What is needed -
Repeat what the lines below say, word for word, and skip every image.

Information shown -

* * * * *

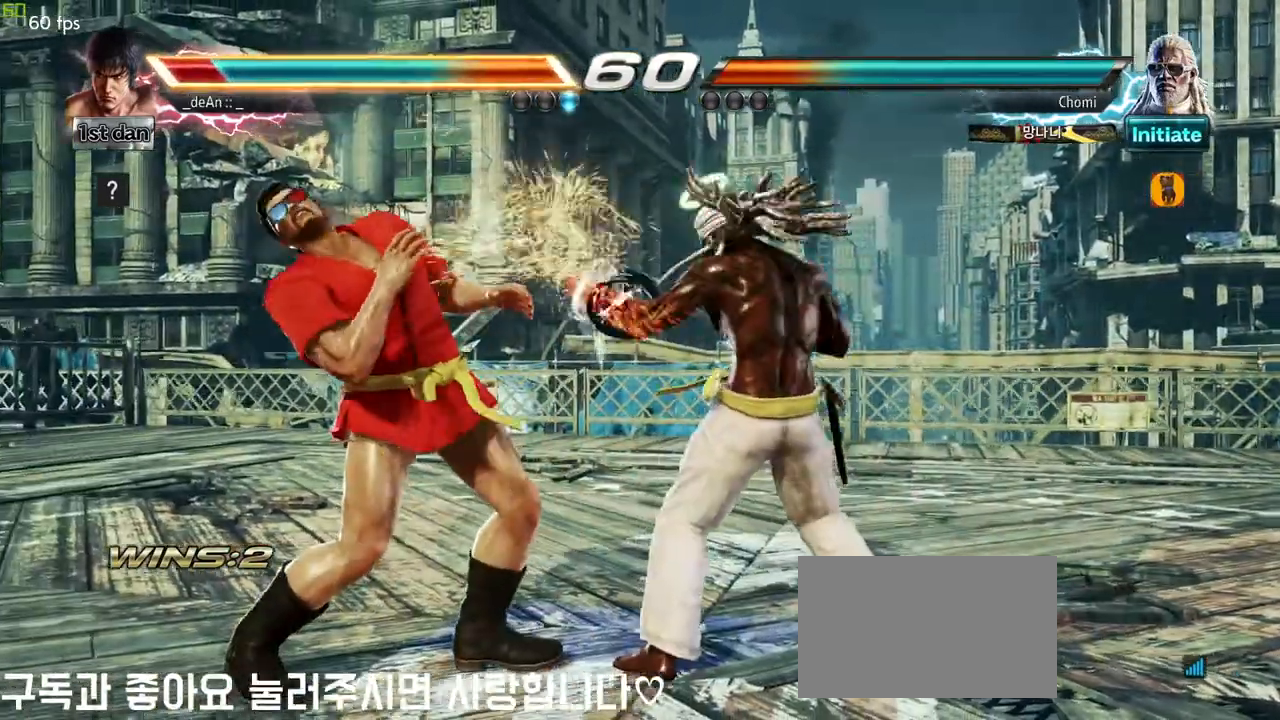
{"buttons": [], "left_stick": "left"}
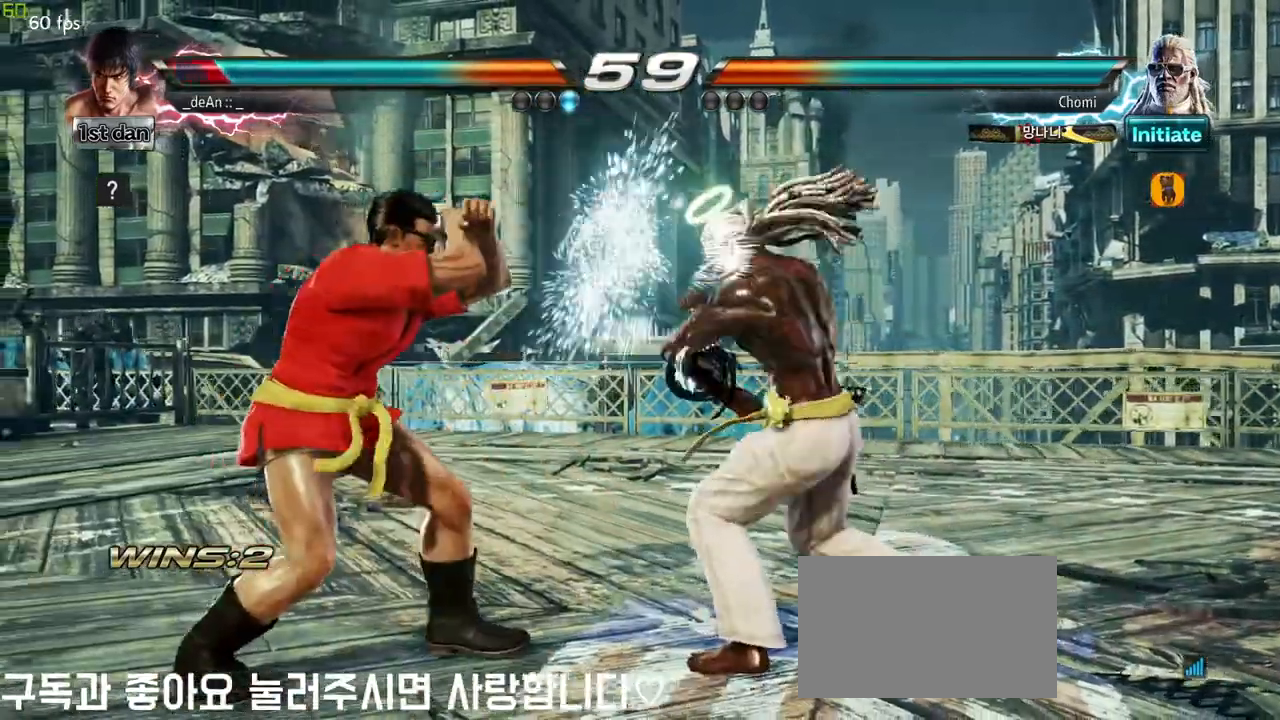
{"buttons": [], "left_stick": "center", "events": [[483, "left_stick", "center"]]}
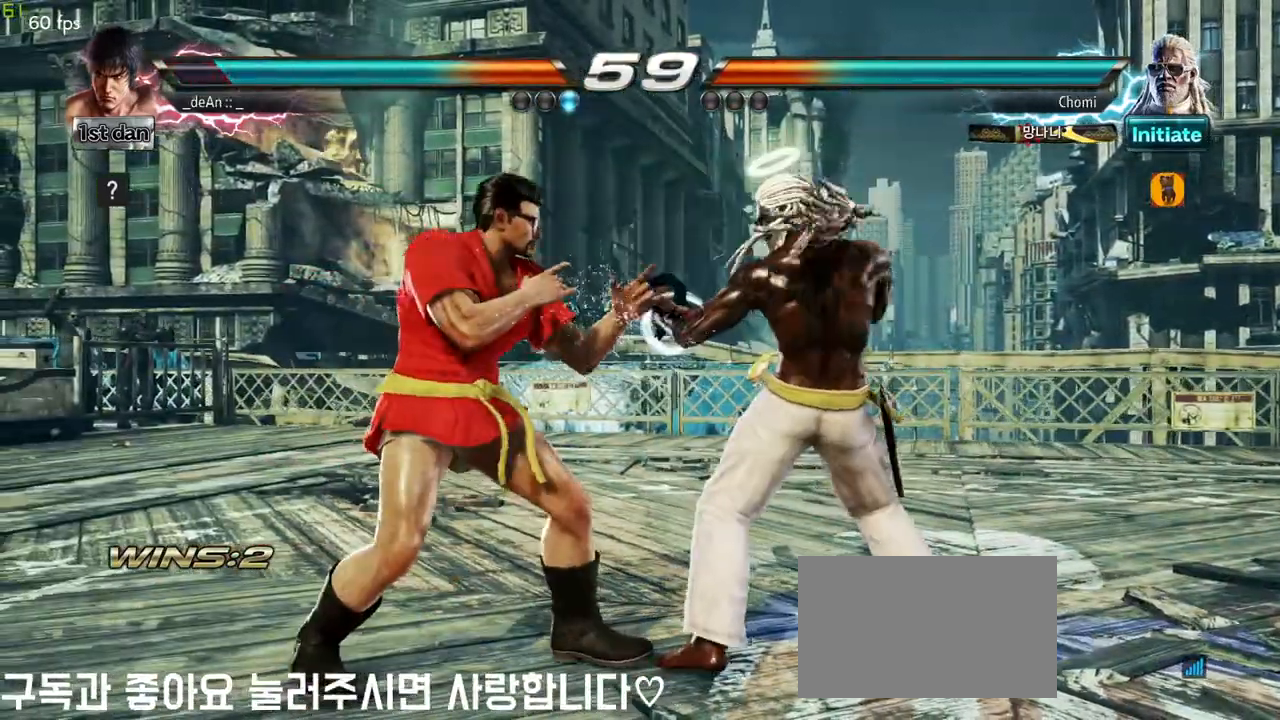
{"buttons": [], "left_stick": "center", "events": []}
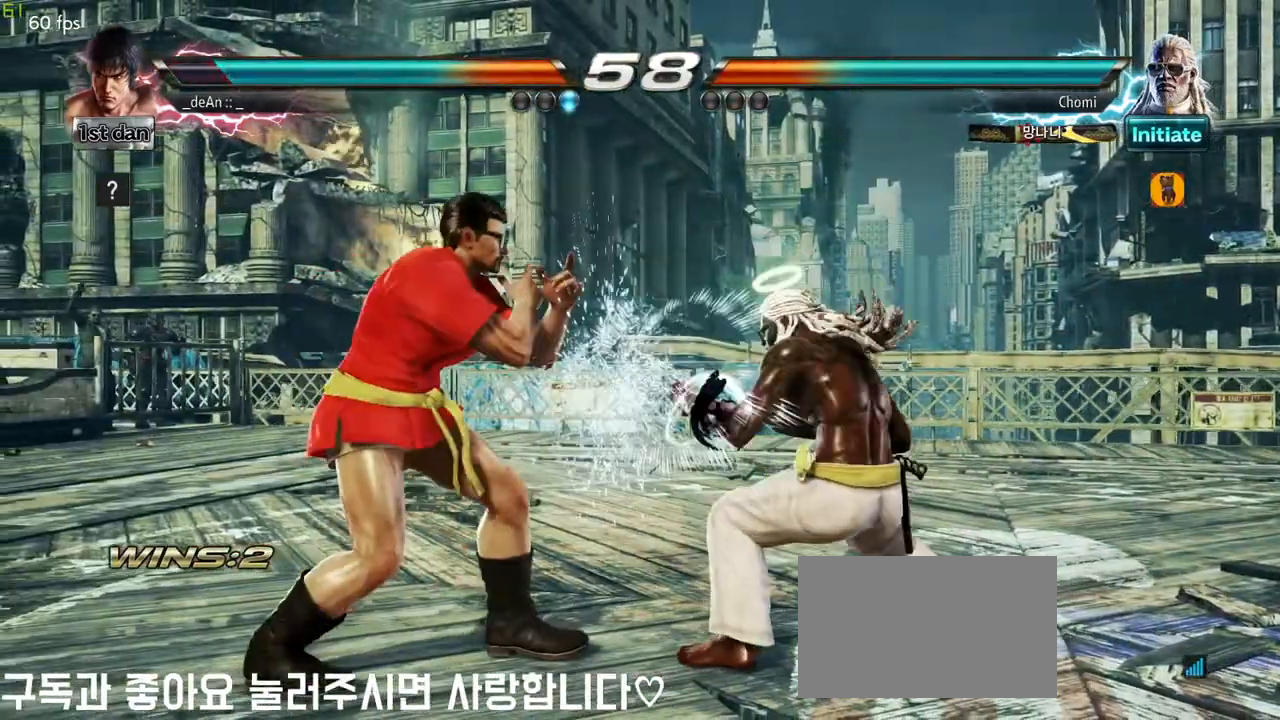
{"buttons": [], "left_stick": "center", "events": [[150, "SQUARE", "down"], [233, "TRIANGLE", "down"], [317, "CROSS", "down"], [317, "SQUARE", "up"], [350, "TRIANGLE", "up"], [433, "CROSS", "up"]]}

* * * * *

Solution for this task -
{"buttons": [], "left_stick": "left"}
{"buttons": [], "left_stick": "center", "events": [[483, "left_stick", "center"]]}
{"buttons": [], "left_stick": "center", "events": []}
{"buttons": [], "left_stick": "center", "events": [[150, "SQUARE", "down"], [233, "TRIANGLE", "down"], [317, "CROSS", "down"], [317, "SQUARE", "up"], [350, "TRIANGLE", "up"], [433, "CROSS", "up"]]}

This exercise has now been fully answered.